Another trend that seems to be obvious is a continued interest in visualizing data from bioinformatics. There were seven papers at InfoVis and VAST last year (including the InfoVis Best Paper and an Honorable Mention), but there are still a lot of open problems and terribly unusable tools in bioinformatics. We can have a big impact there, and maybe influence the thinking there to become a lot more visual.
Beyond 2010: What Is to Come
In the longer term, the key will be to engage people’s visual thinking skills. As long as visualization is mostly representation, it adds too little to what people can already do. Once we are able to not just show them the data, but stimulate them to think about (and with) it, they will realize the value of visualization. This is true for general audiences as well as very specialized uses: we need to move from visualization to visual analysis, and from representation to problem-solving.

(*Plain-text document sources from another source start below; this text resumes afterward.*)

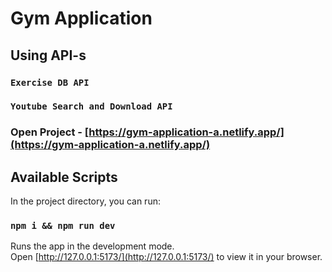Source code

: # Gym Application

## Using API-s

### `Exercise DB API`

### `Youtube Search and Download API`

### Open Project - [https://gym-application-a.netlify.app/](https://gym-application-a.netlify.app/)

## Available Scripts

In the project directory, you can run:

### `npm i && npm run dev`

Runs the app in the development mode.\
Open [http://127.0.0.1:5173/](http://127.0.0.1:5173/) to view it in your browser.

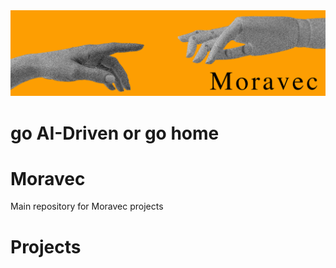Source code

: <img src="https://github.com/moravecompany/Moravec/blob/main/Files/Images/moravecOfficial.png" alt="foto">

# go AI-Driven or go home

# Moravec
Main repository for Moravec projects

# Projects
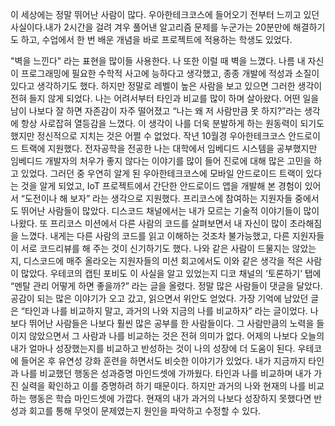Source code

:이 세상에는 정말 뛰어난 사람이 많다. 우아한테크코스에 들어오기 전부터 느끼고 있던 사실이다.내가 2시간을 걸려 겨우 풀어낸 알고리즘 문제를 누군가는 20분만에 해결하기도 하고, 수업에서 한 번 배운 개념을 바로 프로젝트에 적용하는 학생도 있었다. 

"벽을 느낀다" 라는 표현을 많이들 사용한다. 나 또한 이럴 때 벽을 느꼈다. 나름 내 자신이 프로그래밍에 필요한 수학적 사고에 능하다고 생각했고, 종종 개발에 적성과 소질이 있다고 생각하기도 했다. 하지만 정말로 레벨이 높은 사람을 보고 있으면 그러한 생각이 전혀 들지 않게 되었다.
나는 어려서부터 타인과 비교를 많이 하며 살아왔다. 어떤 일을 남이 나보다 잘 하면 자존감이 자주 떨어졌고 “나는 왜 저 사람만큼 못 하지?”라는 생각에 항상 사로잡혀 열등감을 느꼈다. 이 생각이 나를 더욱 분발하게 하는 원동력이 되기도 했지만 정신적으로 지치는 것은 어쩔 수 없었다.
작년 10월경 우아한테크코스 안드로이드 트랙에 지원했다. 전자공학을 전공한 나는 대학에서 임베디드 시스템을 공부했지만 임베디드 개발자의 처우가 좋지 않다는 이야기를 많이 들어 진로에 대해 많은 고민을 하고 있었다. 그러던 중 우연히 알게 된 우아한테크코스에 모바일 안드로이드 트랙이 있다는 것을 알게 되었고, IoT 프로젝트에서 간단한 안드로이드 앱을 개발해 본 경험이 있어서 “도전이나 해 보자” 라는 생각으로 지원했다.
프리코스에 참여하는 지원자들 중에서도 뛰어난 사람들이 많았다. 디스코드 채널에서는 내가 모르는 기술적 이야기들이 많이 나왔다. 또 프리코스 미션에서 다른 사람의 코드를 살펴보면서 내 자신이 많이 초라해짐을 느꼈다. 내게는 다른 사람의 코드를 읽고 이해하는 것조차 불가능했고, 다른 지원자들이 서로 코드리뷰를 해 주는 것이 신기하기도 했다.
나와 같은 사람이 드물지는 않았는지, 디스코드에 매주 올라오는 지원자들의 미션 회고에서도 이와 같은 생각을 적은 사람이 많았다. 우테코의 캡틴 포비도 이 사실을 알고 있었는지 디코 채널의 ‘토론하기’ 탭에 “멘탈 관리 어떻게 하면 좋을까?” 라는 글을 올렸다. 정말 많은 사람들이 댓글을 달았다. 공감이 되는 많은 이야기가 오고 갔고, 읽으면서 위안도 얻었다. 
가장 기억에 남았던 글은 “타인과 나를 비교하지 말고, 과거의 나와 지금의 나를 비교하자” 라는 글이었다. 나보다 뛰어난 사람들은 나보다 훨씬 많은 공부를 한 사람들이다. 그 사람만큼의 노력을 들이지 않았으면서 그 사람과 나를 비교하는 것은 전혀 의미가 없다. 어제의 나보다 오늘의 내가 얼마나 성장했는지를 비교하고 반성하는 것이 나의 성장에 더 도움이 된다.
우테코에 들어온 후 유연성 강화 훈련을 하면서도 비슷한 이야기가 있었다. 내가 지금까지 타인과 나를 비교했던 행동은 성과증명 마인드셋에 가까웠다. 타인과 나를 비교하며 내가 가진 실력을 확인하고 이를 증명하려 하기 때문이다. 하지만 과거의 나와 현재의 나를 비교하는 행동은 학습 마인드셋에 가깝다. 현재의 내가 과거의 나보다 성장하지 못했다면 반성과 회고를 통해 무엇이 문제였는지 원인을 파악하고 수정할 수 있다. 
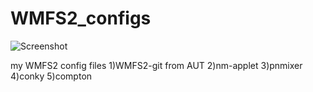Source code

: WMFS2_configs
=============

![Screenshot](https://raw.github.com/sameer-b/WMFS2_configs/master/2013-06-01-173029_1024x600_scrot.png)

my WMFS2 config files 
1)WMFS2-git from AUT
2)nm-applet
3)pnmixer
4)conky
5)compton
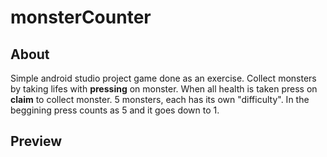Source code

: # monsterCounter
## About
Simple android studio project game done as an exercise. Collect monsters by taking lifes with **pressing** on monster. When all health is taken press on **claim** to collect monster. 5 monsters, each has its own "difficulty". In the beggining press counts as 5 and it goes down to 1.

## Preview

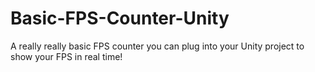 # Basic-FPS-Counter-Unity

A really really basic FPS counter you can plug into your Unity project to show your FPS in real time! 
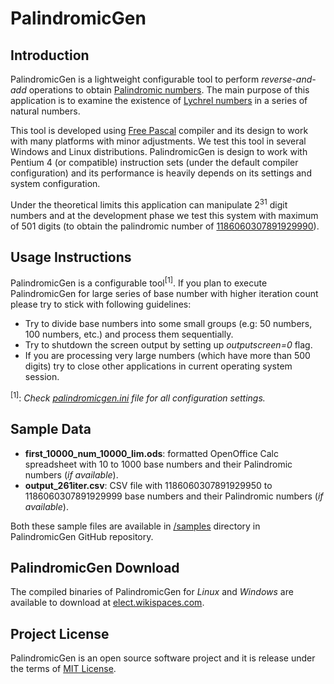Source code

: PalindromicGen
==============

Introduction
------------

PalindromicGen is a lightweight configurable tool to perform <i>reverse-and-add</i> operations to obtain [Palindromic numbers](http://mathworld.wolfram.com/PalindromicNumber.html). The main purpose of this application is to examine the existence of [Lychrel numbers](http://mathworld.wolfram.com/196-Algorithm.html) in a series of natural numbers.

This tool is developed using [Free Pascal](http://www.freepascal.org) compiler and its design to work with many platforms with minor adjustments. We test this tool in several Windows and Linux distributions. PalindromicGen is design to work with Pentium 4 (or compatible) instruction sets (under the default compiler configuration) and its performance is heavily depends on its settings and system configuration.

Under the theoretical limits this application can manipulate 2<sup>31</sup> digit numbers and at the development phase we test this system with maximum of 501 digits (to obtain the palindromic number of [1186060307891929990](http://www.jasondoucette.com/pal/1186060307891929990)).

Usage Instructions
------------------

PalindromicGen is a configurable tool<sup>[1]</sup>. If you plan to execute PalindromicGen for large series of base number with higher iteration count please try to stick with following guidelines:
- Try to divide base numbers into some small groups (e.g: 50 numbers, 100 numbers, etc.) and process them sequentially. 
- Try to shutdown the screen output by setting up <i>outputscreen=0</i> flag.
- If you are processing very large numbers (which have more than 500 digits) try to close other applications in current operating system session.

<sup>[1]</sup>: <i>Check [palindromicgen.ini](https://github.com/dilshan/PalindromicGen/blob/master/palindromicgen.ini) file for all configuration settings.</i>

Sample Data
-----------

- <b>first_10000_num_10000_lim.ods</b>: formatted OpenOffice Calc spreadsheet with 10 to 1000 base numbers and their Palindromic numbers (<i>if available</i>).
- <b>output_261iter.csv</b>: CSV file with 1186060307891929950 to 1186060307891929999 base numbers and their Palindromic numbers (<i>if available</i>).

Both these sample files are available in [/samples](https://github.com/dilshan/PalindromicGen/tree/master/samples) directory in PalindromicGen GitHub repository.

PalindromicGen Download
-----------------------

The compiled binaries of PalindromicGen for <i>Linux</i> and <i>Windows</i> are available to download at [elect.wikispaces.com](http://elect.wikispaces.com/Downloads). 

Project License
---------------

PalindromicGen is an open source software project and it is release under the terms of [MIT License](http://opensource.org/licenses/MIT).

Engaging people does not require interaction, but it will play a bigger role in the future. Interaction in visualization has been stagnant for a while, but I predict that a new class of interactions will be developed before too long. There are some obvious things (like touch interaction), but there has to be more than pointing at objects on the screen. How can we better support efficient visual work with complex data? How can we select in many dimensions at once? How can we specify complex filters and criteria without lots of tedious steps?
Bioinformatics will keep us busy for some time. There is a lot of data there, and more is generated all the time. There’s almost any type of data you want to work with: unstructured, graphs, trees, temporal, etc. And there are lots of issues with uncertainty, data quality, data size, etc. that require new ideas and solutions. While I doubt that it will happen, we could do a lot worse than become a part of bioinformatics. The funding opportunities alone are mind-blowing.
Another very promising area is journalism. As it is increasingly based on data, InfoVis will play a bigger role in the analysis that leads to a story, as well as its presentation. At the moment, charts are only done to support a story and to give people something to play with. But why not make the visualization the central element, and only provide textual explanations as needed? To make that feasible, much better tools for creating visualizations will be needed that do not require programming but still enable the user to create new types of highly specific visualizations.
It’s safe to say that we will not run out of interesting work anytime soon. We will need to break out of the ivory tower more if we want to stay relevant, though. Given the visual nature of our field, that should not be too difficult, though.